# Aim of the exercise
Copy the lines of the listing from the line with "Video ohne Qualitätsverlust" to the line with "секако остануваме внимателни, следиме", both included, without any changes.

Saved entries:
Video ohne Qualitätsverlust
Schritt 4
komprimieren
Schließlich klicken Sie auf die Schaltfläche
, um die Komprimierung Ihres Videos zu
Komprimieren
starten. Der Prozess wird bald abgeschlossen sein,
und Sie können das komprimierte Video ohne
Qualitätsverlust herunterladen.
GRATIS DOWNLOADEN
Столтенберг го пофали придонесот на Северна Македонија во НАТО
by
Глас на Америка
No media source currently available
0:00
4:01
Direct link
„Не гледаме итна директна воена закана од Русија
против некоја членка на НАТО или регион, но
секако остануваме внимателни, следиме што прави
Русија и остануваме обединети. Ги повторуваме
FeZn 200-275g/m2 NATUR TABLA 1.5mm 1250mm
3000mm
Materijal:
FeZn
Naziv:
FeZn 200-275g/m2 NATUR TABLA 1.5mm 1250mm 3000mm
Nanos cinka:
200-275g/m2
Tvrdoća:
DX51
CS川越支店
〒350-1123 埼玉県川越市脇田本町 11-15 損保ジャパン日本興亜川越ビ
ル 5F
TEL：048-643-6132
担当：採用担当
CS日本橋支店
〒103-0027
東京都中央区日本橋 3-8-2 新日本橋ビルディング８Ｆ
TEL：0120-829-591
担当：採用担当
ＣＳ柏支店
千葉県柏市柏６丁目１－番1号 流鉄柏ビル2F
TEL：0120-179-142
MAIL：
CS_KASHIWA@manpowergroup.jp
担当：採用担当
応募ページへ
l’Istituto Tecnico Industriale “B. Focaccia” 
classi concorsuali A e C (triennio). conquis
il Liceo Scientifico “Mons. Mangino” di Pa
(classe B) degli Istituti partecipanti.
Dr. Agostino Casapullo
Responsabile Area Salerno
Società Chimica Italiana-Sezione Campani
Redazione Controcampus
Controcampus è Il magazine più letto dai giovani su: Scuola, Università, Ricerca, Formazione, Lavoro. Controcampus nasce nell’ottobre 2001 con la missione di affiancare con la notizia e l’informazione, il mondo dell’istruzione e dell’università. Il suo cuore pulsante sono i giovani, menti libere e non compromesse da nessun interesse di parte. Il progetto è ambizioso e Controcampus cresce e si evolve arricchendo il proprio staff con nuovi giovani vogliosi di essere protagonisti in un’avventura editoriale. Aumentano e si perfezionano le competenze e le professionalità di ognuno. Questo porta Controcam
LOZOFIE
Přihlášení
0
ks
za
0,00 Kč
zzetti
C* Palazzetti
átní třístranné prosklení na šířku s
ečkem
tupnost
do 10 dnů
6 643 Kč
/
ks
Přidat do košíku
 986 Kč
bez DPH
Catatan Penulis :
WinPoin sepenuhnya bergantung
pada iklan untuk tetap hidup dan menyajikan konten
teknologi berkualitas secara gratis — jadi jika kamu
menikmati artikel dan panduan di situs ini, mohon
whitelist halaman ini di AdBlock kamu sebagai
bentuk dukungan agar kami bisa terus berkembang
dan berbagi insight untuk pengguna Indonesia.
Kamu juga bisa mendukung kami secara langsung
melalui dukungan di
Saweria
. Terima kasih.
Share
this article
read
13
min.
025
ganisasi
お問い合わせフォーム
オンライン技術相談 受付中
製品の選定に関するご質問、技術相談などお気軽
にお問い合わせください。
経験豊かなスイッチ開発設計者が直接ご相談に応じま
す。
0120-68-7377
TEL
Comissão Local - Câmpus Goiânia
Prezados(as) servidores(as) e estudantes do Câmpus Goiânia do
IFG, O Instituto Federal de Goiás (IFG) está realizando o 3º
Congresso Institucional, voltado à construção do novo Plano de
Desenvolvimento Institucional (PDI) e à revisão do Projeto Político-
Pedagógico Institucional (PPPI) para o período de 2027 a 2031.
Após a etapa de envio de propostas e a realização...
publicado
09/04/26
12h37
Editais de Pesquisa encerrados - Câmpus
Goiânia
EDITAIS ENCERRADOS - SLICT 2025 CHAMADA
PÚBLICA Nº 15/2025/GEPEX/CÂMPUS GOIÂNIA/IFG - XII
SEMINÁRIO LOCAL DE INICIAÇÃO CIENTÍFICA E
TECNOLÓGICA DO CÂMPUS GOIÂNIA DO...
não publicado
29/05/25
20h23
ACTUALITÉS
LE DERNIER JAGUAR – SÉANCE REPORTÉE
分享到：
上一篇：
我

---

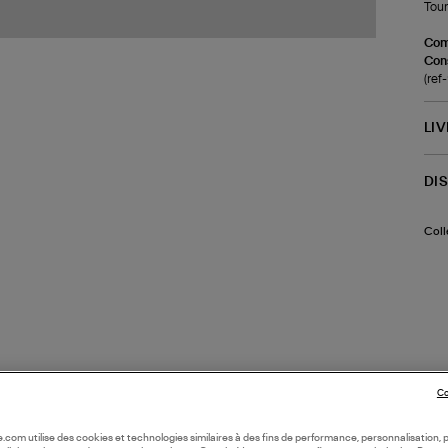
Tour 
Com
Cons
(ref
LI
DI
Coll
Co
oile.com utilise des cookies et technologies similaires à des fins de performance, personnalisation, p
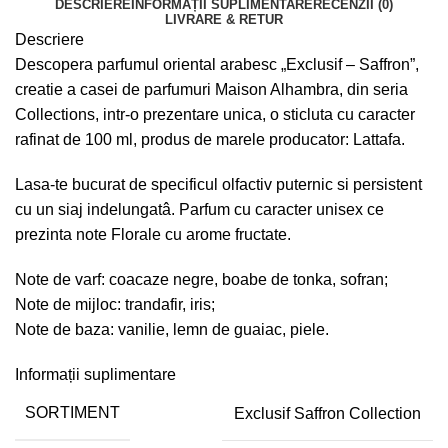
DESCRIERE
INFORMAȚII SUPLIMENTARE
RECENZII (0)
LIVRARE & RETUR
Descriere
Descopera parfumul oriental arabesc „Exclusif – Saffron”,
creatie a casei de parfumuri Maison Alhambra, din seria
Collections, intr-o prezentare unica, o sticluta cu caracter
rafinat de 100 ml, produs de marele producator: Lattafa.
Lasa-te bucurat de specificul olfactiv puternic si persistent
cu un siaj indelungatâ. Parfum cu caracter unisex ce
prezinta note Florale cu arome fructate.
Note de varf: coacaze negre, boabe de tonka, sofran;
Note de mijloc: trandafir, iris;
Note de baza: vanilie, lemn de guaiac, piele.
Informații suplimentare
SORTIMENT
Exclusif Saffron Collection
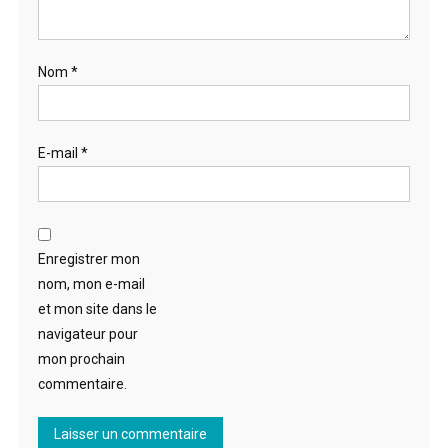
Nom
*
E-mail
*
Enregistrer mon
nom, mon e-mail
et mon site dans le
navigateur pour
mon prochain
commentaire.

# Your solution
Video ohne Qualitätsverlust
Schritt 4
komprimieren
Schließlich klicken Sie auf die Schaltfläche
, um die Komprimierung Ihres Videos zu
Komprimieren
starten. Der Prozess wird bald abgeschlossen sein,
und Sie können das komprimierte Video ohne
Qualitätsverlust herunterladen.
GRATIS DOWNLOADEN
Столтенберг го пофали придонесот на Северна Македонија во НАТО
by
Глас на Америка
No media source currently available
0:00
4:01
Direct link
„Не гледаме итна директна воена закана од Русија
против некоја членка на НАТО или регион, но
секако остануваме внимателни, следиме што прави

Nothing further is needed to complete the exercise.